The revelation was made by Hans Essaadi, the CEO of Nigerian Breweries Plc, during an investor call held in Lagos.
Essaadi attributed the loss to a myriad of economic challenges gripping Nigeria, including the drastic devaluation of the naira and cash scarcity resulting from the nation’s demonetization program.
He explained that the mainstream lager market witnessed a significant decline due to consumers’ inability to afford products like Goldberg after a hard day’s work.
The naira’s depreciation, losing approximately 70% of its value against the dollar since June, has exacerbated inflation to almost 30% in January.
These economic upheavals have placed immense strain on household incomes, especially in a nation where a significant portion of the population lives in extreme poverty.

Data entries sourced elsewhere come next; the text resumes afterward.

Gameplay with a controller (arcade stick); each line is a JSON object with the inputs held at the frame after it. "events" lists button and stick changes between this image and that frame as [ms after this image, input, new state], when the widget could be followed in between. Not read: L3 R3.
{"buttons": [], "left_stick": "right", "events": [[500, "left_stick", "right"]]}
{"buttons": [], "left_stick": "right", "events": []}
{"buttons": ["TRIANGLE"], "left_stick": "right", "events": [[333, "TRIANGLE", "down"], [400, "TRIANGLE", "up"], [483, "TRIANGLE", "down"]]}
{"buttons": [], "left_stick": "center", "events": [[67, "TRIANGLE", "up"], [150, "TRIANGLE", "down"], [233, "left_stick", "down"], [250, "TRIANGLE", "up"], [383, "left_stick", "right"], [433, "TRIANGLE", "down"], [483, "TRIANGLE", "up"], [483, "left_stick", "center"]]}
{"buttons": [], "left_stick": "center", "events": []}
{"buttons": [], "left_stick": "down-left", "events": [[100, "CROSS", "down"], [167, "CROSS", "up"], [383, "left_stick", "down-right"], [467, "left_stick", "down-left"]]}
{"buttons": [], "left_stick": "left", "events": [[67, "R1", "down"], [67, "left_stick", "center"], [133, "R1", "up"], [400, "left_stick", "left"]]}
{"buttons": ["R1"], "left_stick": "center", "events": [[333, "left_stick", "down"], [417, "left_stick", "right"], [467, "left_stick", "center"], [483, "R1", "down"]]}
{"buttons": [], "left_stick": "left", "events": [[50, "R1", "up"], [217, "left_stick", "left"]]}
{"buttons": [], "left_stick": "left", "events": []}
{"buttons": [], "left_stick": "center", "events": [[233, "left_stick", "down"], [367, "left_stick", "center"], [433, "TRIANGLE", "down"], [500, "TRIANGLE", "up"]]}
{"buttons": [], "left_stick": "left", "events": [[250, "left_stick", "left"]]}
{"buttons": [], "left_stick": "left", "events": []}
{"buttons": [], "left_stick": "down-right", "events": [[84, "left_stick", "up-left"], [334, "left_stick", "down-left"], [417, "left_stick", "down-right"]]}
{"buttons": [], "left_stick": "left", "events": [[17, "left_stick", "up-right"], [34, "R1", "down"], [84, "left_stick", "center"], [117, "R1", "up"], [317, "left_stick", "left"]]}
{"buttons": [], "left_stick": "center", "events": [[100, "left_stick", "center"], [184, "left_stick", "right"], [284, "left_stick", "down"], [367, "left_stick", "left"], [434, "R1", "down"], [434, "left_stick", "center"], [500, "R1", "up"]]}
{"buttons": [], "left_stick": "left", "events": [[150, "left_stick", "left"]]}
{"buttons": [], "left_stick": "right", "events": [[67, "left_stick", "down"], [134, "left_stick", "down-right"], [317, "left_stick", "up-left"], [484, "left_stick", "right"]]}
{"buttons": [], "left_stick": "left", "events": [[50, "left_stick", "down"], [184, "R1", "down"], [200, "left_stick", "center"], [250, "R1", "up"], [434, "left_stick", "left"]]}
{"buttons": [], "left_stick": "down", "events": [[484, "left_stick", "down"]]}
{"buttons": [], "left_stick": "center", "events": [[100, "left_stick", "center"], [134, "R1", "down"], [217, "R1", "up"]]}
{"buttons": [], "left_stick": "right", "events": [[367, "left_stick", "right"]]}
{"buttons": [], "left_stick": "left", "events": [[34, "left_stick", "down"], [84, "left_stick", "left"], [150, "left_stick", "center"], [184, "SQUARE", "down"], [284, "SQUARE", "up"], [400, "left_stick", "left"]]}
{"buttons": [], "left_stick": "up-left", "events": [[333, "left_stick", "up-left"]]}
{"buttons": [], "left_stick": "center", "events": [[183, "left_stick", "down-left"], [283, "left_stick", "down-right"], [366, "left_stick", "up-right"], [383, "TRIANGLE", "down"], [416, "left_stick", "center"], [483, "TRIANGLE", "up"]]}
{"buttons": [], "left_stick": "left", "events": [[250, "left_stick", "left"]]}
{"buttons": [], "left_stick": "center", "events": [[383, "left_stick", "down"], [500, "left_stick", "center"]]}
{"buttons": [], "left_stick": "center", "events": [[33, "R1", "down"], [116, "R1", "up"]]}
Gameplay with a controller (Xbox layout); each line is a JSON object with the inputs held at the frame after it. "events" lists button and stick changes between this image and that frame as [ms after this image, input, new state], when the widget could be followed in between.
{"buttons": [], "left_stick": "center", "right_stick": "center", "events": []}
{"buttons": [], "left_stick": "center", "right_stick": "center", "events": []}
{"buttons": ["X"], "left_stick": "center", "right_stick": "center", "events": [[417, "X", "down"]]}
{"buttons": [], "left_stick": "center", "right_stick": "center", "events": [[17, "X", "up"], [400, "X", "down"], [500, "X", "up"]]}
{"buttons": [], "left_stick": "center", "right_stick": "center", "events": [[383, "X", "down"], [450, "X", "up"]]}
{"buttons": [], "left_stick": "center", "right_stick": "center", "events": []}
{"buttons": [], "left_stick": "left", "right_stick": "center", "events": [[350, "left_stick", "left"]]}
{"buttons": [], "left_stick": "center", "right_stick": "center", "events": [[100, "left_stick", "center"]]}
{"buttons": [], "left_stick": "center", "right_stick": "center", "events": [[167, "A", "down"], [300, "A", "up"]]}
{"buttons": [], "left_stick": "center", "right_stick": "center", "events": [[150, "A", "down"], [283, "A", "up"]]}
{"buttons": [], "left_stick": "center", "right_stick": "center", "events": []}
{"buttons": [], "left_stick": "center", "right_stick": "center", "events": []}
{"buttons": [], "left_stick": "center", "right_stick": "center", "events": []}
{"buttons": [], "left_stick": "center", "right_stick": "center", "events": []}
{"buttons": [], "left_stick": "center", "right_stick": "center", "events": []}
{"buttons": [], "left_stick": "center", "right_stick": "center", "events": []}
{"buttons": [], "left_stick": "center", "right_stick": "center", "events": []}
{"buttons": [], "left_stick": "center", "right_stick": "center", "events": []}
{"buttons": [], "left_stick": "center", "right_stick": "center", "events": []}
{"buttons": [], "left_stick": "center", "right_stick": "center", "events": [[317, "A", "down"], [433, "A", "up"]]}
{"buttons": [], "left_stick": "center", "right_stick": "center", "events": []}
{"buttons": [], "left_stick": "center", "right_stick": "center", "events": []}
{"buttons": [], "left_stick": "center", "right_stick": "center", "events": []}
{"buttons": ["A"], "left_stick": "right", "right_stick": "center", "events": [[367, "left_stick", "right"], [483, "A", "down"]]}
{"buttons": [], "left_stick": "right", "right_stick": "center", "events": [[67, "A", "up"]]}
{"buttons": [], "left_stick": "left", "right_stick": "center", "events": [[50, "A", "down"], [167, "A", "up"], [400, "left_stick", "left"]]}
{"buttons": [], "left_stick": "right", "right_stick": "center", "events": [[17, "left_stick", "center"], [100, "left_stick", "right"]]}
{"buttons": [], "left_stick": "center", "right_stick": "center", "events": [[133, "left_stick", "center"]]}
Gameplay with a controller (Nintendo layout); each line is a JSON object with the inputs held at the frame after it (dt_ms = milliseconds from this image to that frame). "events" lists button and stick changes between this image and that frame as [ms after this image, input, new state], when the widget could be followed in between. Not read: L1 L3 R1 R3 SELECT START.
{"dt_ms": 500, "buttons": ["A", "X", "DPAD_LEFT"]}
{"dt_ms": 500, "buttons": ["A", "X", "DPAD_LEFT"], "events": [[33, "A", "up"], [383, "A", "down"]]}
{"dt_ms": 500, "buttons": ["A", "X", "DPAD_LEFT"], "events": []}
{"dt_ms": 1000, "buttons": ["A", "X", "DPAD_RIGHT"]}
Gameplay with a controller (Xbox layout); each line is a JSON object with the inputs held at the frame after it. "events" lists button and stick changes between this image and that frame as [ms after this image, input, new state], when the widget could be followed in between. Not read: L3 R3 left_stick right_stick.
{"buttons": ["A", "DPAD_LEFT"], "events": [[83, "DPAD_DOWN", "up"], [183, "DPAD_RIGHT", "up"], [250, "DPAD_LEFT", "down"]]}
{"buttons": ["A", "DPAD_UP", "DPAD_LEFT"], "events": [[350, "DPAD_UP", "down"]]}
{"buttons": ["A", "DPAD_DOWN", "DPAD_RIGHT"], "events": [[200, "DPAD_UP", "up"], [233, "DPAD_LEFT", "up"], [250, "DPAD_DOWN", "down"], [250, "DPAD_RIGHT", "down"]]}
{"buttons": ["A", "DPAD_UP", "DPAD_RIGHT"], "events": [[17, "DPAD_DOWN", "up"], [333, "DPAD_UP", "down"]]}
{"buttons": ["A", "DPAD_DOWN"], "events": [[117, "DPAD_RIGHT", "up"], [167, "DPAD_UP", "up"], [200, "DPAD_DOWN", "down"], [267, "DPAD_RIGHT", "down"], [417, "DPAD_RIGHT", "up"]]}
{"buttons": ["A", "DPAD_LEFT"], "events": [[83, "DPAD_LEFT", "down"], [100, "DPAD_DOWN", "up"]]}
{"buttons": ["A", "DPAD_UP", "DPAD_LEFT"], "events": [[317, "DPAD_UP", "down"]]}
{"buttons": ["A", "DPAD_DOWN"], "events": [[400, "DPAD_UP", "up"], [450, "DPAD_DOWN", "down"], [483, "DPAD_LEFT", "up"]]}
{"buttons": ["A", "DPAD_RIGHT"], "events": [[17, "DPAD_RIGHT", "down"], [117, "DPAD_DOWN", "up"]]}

Despite recording a 9% increase in revenue to 599.6 billion naira, Nigerian Breweries reported a staggering net loss of 106 billion naira for the fiscal year 2023, a stark contrast to the 13.18 billion naira profit from the previous year.
In response to the ongoing challenges, Nigerian Breweries aims to source more raw materials locally to mitigate foreign exchange risks.
The company has also implemented higher product prices effective February 19th to navigate through the turbulent economic landscape.
Despite the bleak financial report, Essaadi affirmed Nigerian Breweries’ commitment to weathering the storm, expressing confidence in the company’s portfolio, processes, and personnel to navigate the challenging market conditions ahead.